Some of us were born here, have families. Some of us are just plain stupid. Or both, me…

Bill H
May 3, 2014 6:19 pm

And on deck is the next polar low coming ashore in the west. The dry line is already forming across Utah, Wyoming, Idaho, and the Dakotas… By mid week it should be over the central plains..
And many of those western states will have snow above 6 thousand feet… Winter is trying like heck to hold on for one last blast..

May 3, 2014 6:41 pm

Greg says:
May 3, 2014 at 11:49 am
Much play is made of the under-counting earlier in the record in an attempt to dismiss the whole record as unreliable.
After all if the data shows vastly more tornadoes in the 70s at the coolest part and much less in the 2000s when it was considerably warmer, well the data MUST be wrong. It must need some “bias adjustment” or better still it should be thrown out all together.
Not much adjusting to do if stick to EF2 and greater.
==================
Indeed. I prefer to stick to EF3+ for an even smaller chance that we have missed things at that size.
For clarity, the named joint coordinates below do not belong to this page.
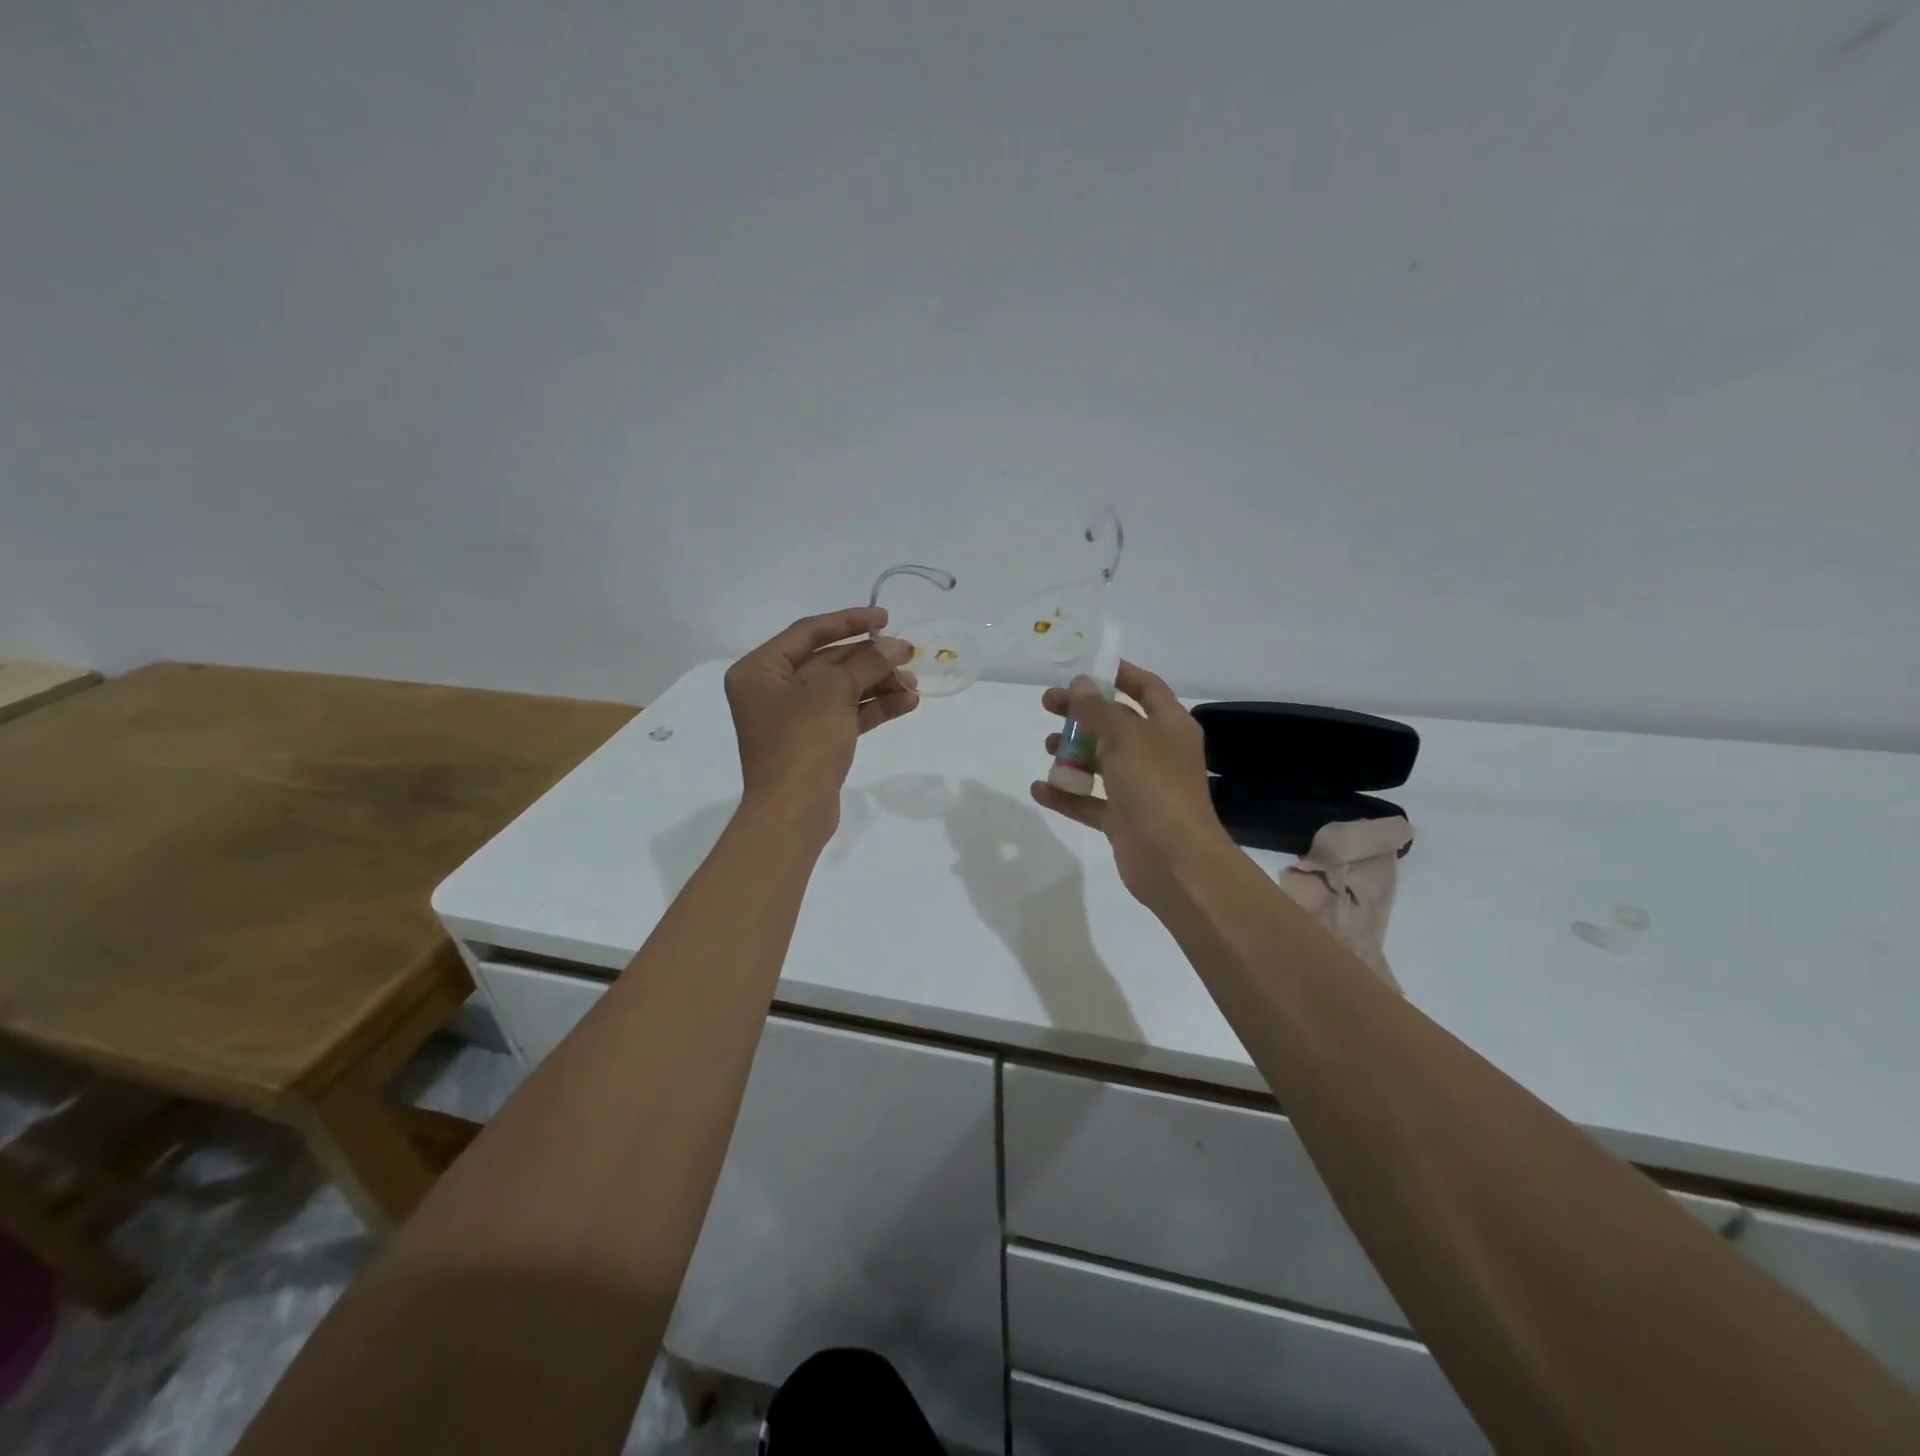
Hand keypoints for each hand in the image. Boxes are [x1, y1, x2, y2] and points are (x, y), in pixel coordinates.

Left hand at [725, 607, 917, 845]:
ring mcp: (792, 719)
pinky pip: (845, 715)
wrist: (793, 813)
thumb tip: (896, 646)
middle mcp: (771, 690)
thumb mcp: (833, 693)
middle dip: (870, 660)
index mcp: (759, 670)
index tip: (884, 619)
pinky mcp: (813, 742)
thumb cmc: (802, 742)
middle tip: (908, 655)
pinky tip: (907, 704)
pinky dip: (873, 708)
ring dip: (877, 685)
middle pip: (828, 662)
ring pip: (841, 690)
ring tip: (913, 686)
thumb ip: (866, 663)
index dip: (848, 621)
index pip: (808, 632)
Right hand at [1030, 661, 1235, 904]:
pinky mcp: (1123, 819)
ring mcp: (1140, 788)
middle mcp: (1157, 753)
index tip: (1084, 668)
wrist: (1175, 861)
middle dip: (1083, 713)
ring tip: (1047, 747)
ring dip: (1073, 753)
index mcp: (1169, 726)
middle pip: (1116, 723)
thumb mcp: (1126, 738)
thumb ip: (1099, 710)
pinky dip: (1066, 794)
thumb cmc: (1155, 787)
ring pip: (1102, 762)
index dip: (1119, 674)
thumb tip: (1081, 684)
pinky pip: (1090, 801)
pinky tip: (1039, 789)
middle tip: (1047, 704)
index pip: (1146, 688)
By my unofficial analysis of NOAA data 2008 and 2011 are the only years from this century that are even in the top 25 years for the record books…. Last week’s outbreak took 2014 from record low pace all the way up to about “49th out of 65” pace
http://www.climatenerd.com/tornado-stats.php?scale=3&mva=10&yrb=1950&yre=2013&mnb=1&mne=12

TXRed
May 4, 2014 12:08 pm

I’m with the folks earlier in the thread – please don’t jinx it by saying that it looks like it will be a quiet year. And count me as one who wonders if we’re just getting a later than average start with a later than average finish. I hope not, but we all know that Murphy was a meteorologist. 🙂

chlrx degrazio
May 4, 2014 12:43 pm

This information, cited by Greg Carbon is flat wrong. Just in the last days of April 2014, the 26th, 27th, and 28th, there were over 200 tornadoes, and Mort than 30 related tornado deaths. The overall total tornado count is above average for annual April tornado statistics in 2014, and the tornado death rate for April 2014 is significantly higher than most other April’s on record with one exception, April of 2011. This is entirely inaccurate reporting of weather statistics!